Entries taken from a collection
------------------------------

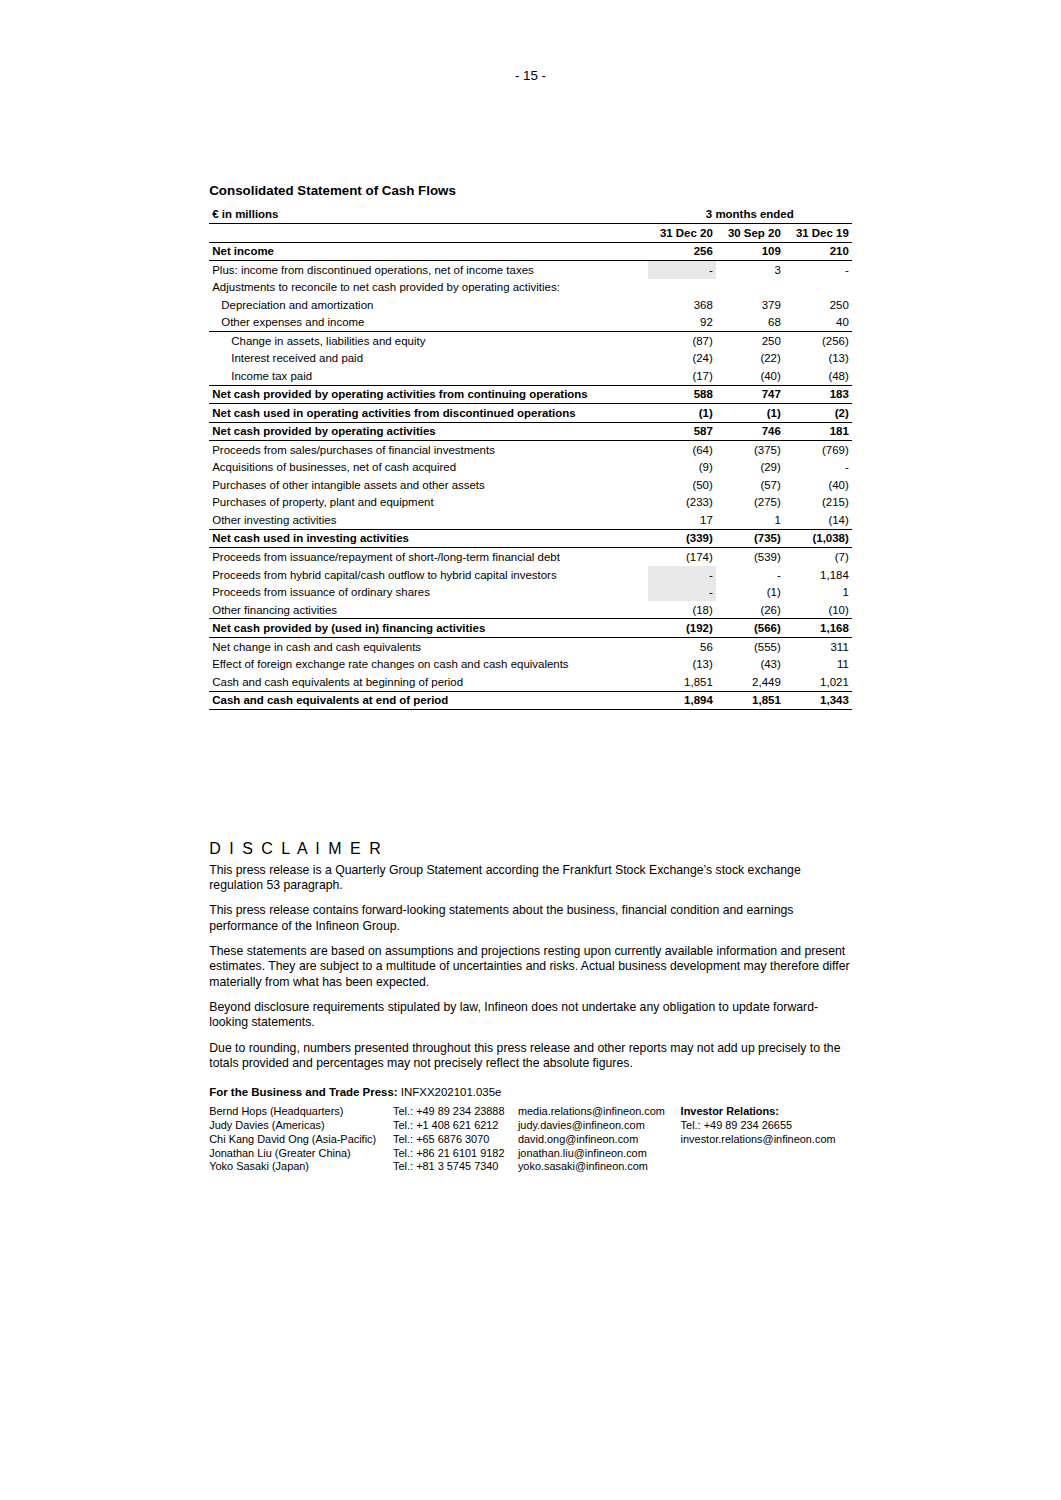- 15 -
Consolidated Statement of Cash Flows
| € in millions | 3 months ended |
| | 31 Dec 20 | 30 Sep 20 | 31 Dec 19 |
| Net income | 256 | 109 | 210 |
| Plus: income from discontinued operations, net of income taxes | - | 3 | - |
| Adjustments to reconcile to net cash provided by operating activities: | | | |
| Depreciation and amortization | 368 | 379 | 250 |
| Other expenses and income | 92 | 68 | 40 |
| Change in assets, liabilities and equity | (87) | 250 | (256) |
| Interest received and paid | (24) | (22) | (13) |
| Income tax paid | (17) | (40) | (48) |
| Net cash provided by operating activities from continuing operations | 588 | 747 | 183 |
| Net cash used in operating activities from discontinued operations | (1) | (1) | (2) |
| Net cash provided by operating activities | 587 | 746 | 181 |
| Proceeds from sales/purchases of financial investments | (64) | (375) | (769) |
| Acquisitions of businesses, net of cash acquired | (9) | (29) | - |
| Purchases of other intangible assets and other assets | (50) | (57) | (40) |
| Purchases of property, plant and equipment | (233) | (275) | (215) |
| Other investing activities | 17 | 1 | (14) |
| Net cash used in investing activities | (339) | (735) | (1,038) |
| Proceeds from issuance/repayment of short-/long-term financial debt | (174) | (539) | (7) |
| Proceeds from hybrid capital/cash outflow to hybrid capital investors | - | - | 1,184 |
| Proceeds from issuance of ordinary shares | - | (1) | 1 |
| Other financing activities | (18) | (26) | (10) |
| Net cash provided by (used in) financing activities | (192) | (566) | 1,168 |
| Net change in cash and cash equivalents | 56 | (555) | 311 |
| Effect of foreign exchange rate changes on cash and cash equivalents | (13) | (43) | 11 |
| Cash and cash equivalents at beginning of period | 1,851 | 2,449 | 1,021 |
| Cash and cash equivalents at end of period | 1,894 | 1,851 | 1,343 |
D I S C L A I M E R
This press release is a Quarterly Group Statement according the Frankfurt Stock Exchange’s stock exchange regulation 53 paragraph.
This press release contains forward-looking statements about the business, financial condition and earnings performance of the Infineon Group.
These statements are based on assumptions and projections resting upon currently available information and present estimates. They are subject to a multitude of uncertainties and risks. Actual business development may therefore differ materially from what has been expected.
Beyond disclosure requirements stipulated by law, Infineon does not undertake any obligation to update forward-looking statements.
Due to rounding, numbers presented throughout this press release and other reports may not add up precisely to the totals provided and percentages may not precisely reflect the absolute figures.
For the Business and Trade Press: INFXX202101.035e
| Bernd Hops (Headquarters) | Tel.: +49 89 234 23888 | media.relations@infineon.com | Investor Relations: |
| Judy Davies (Americas) | Tel.: +1 408 621 6212 | judy.davies@infineon.com | Tel.: +49 89 234 26655 |
| Chi Kang David Ong (Asia-Pacific) | Tel.: +65 6876 3070 | david.ong@infineon.com | investor.relations@infineon.com |
| Jonathan Liu (Greater China) | Tel.: +86 21 6101 9182 | jonathan.liu@infineon.com | |
| Yoko Sasaki (Japan) | Tel.: +81 3 5745 7340 | yoko.sasaki@infineon.com | |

------------------------------

For the lines above, output exactly those from the line containing "(174) | (539) | (7) |" through the line containing "Beyond disclosure requirements", and skip the others.

◆ THE ANSWER ◆
| Proceeds from issuance/repayment of short-/long-term financial debt | (174) | (539) | (7) |
| Proceeds from hybrid capital/cash outflow to hybrid capital investors | - | - | 1,184 |
| Proceeds from issuance of ordinary shares | - | (1) | 1 |
| Other financing activities | (18) | (26) | (10) |
| Net cash provided by (used in) financing activities | (192) | (566) | 1,168 |
| Net change in cash and cash equivalents | 56 | (555) | 311 |
| Effect of foreign exchange rate changes on cash and cash equivalents | (13) | (43) | 11 |
| Cash and cash equivalents at beginning of period | 1,851 | 2,449 | 1,021 |
| Cash and cash equivalents at end of period | 1,894 | 1,851 | 1,343 |
D I S C L A I M E R
This press release is a Quarterly Group Statement according the Frankfurt Stock Exchange’s stock exchange regulation 53 paragraph.
This press release contains forward-looking statements about the business, financial condition and earnings performance of the Infineon Group.
These statements are based on assumptions and projections resting upon currently available information and present estimates. They are subject to a multitude of uncertainties and risks. Actual business development may therefore differ materially from what has been expected.
Beyond disclosure requirements stipulated by law, Infineon does not undertake any obligation to update forward-looking statements.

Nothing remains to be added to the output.